Caso de estupro no ES reforça o quanto redes sociais podem ser perversas

Ao expor a vítima, Sara "Winter" Giromini passou por cima da dignidade da criança como um trator, reciclando a estratégia de mobilizar os militantes digitais

Publicado em 18/08/2020 às 06h00
Atualizado em 19/08/2020 às 11h54
Sara Winter é ativista pró-Bolsonaro e participa de um grupo autointitulado
Sara Winter participa de um grupo autointitulado "300 do Brasil" . Crédito: Reprodução / Instagram

Pense na barbaridade que é uma menina de dez anos de idade passar quase metade de sua vida sofrendo violência sexual dentro do próprio ambiente familiar. Pense na tragédia que é uma gravidez resultante do estupro recorrente, com o próprio tio como algoz. Não bastasse tamanha tortura, a exposição pública da vítima no momento mais difícil de sua vida tem potencial para perpetuar essa dor, por negar à menina a oportunidade de um recomeço menos traumático.

A verdade é que não estão dando trégua para essa criança de São Mateus. Mais uma vez, trava-se uma guerra ideológica no país, agora em torno da interrupção da gravidez.

Mesmo que o aborto nessas circunstâncias esteja amparado pela lei, e no caso específico teve decisão judicial favorável, ainda persiste em cada cidadão do país o direito a suas convicções, contrárias ou favoráveis. Não há o que se questionar quanto a isso. Mas jogar a criança aos leões, como acabou acontecendo, para defender as próprias crenças é mais que uma desumanidade: é crime.

Sara Giromini, cujo nome de guerra é Sara Winter, conseguiu mais uma vez os holofotes. A extremista foi responsável por expôr o nome da menina nas redes sociais e o hospital onde o procedimento acabou sendo realizado, no Recife. Na defesa da sua causa antiaborto, passou por cima da dignidade da criança como um trator, reciclando a estratégia de mobilizar os militantes digitais a irem para a rua.

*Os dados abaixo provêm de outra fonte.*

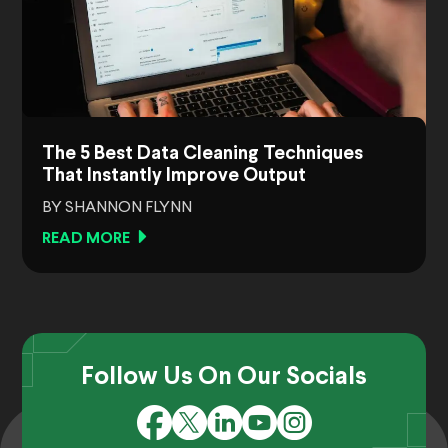
The 5 Best Data Cleaning Techniques
That Instantly Improve Output
BY SHANNON FLYNN
READ MORE
Follow Us On Our Socials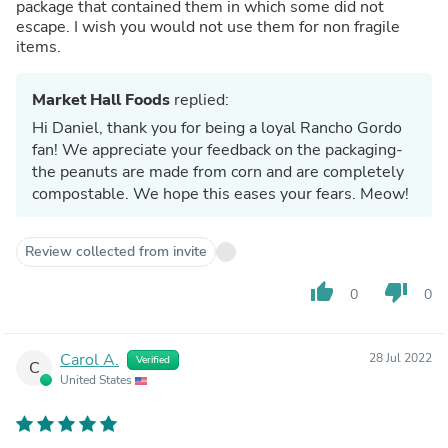
package that contained them in which some did not
escape. I wish you would not use them for non fragile
items.
Market Hall Foods
replied:
Hi Daniel, thank you for being a loyal Rancho Gordo
fan! We appreciate your feedback on the packaging-
the peanuts are made from corn and are completely
compostable. We hope this eases your fears. Meow!
Review collected from invite
thumb_up
thumb_down
0
0
Carol A.
28 Jul 2022
Verified
C
United States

Acabou violando o Estatuto da Criança e do Adolescente (ECA), ao contribuir para a estigmatização da jovem. No âmbito penal, especialistas acreditam que ela também pode responder por constrangimento ilegal e incitação de crime, ao expor os médicos do hospital.

O mau uso das redes sociais também fica mais uma vez exposto. Da articulação de robôs à mobilização mais orgânica, a irresponsabilidade de expor uma criança nessa situação de vulnerabilidade e colocar em risco a integridade física de profissionais de saúde envolvidos é a mesma. Todos os meios de comunicação devem respeitar a legislação em vigor, o ECA precisa ser também um balizador para quem se comunica nas redes sociais. Mas como?

As gigantes de tecnologia como Facebook, Google e Twitter se tornaram transnacionais que precisam cuidar do conteúdo de acordo com as legislações regionais. Não é censura prévia, mas a possibilidade de punir quem comete crimes para que se tornem relevantes e públicos os limites legais do que pode ser postado. É preciso que as companhias se responsabilizem e busquem formas de conter o uso impróprio e nocivo do seu ambiente, como ocorre também com a disseminação de fake news. 

A preservação da privacidade da vítima é inquestionável porque ela já enfrentará percalços demais até se recuperar de uma situação tão traumática. Não se deve personalizar quem passou por estupro seguido de uma gravidez interrompida, o estigma social é só um dos inúmeros problemas a serem enfrentados. Acompanhamento psicológico será uma necessidade.

No Brasil, segundo dados do Ministério da Saúde tabulados pela BBC News Brasil, são registrados ao menos seis abortos por dia em meninas de 10 a 14 anos vítimas de estupros. É a ponta do iceberg dessa violência brutal e absurda, cujas vítimas precisam ser protegidas, acima de tudo e de todos.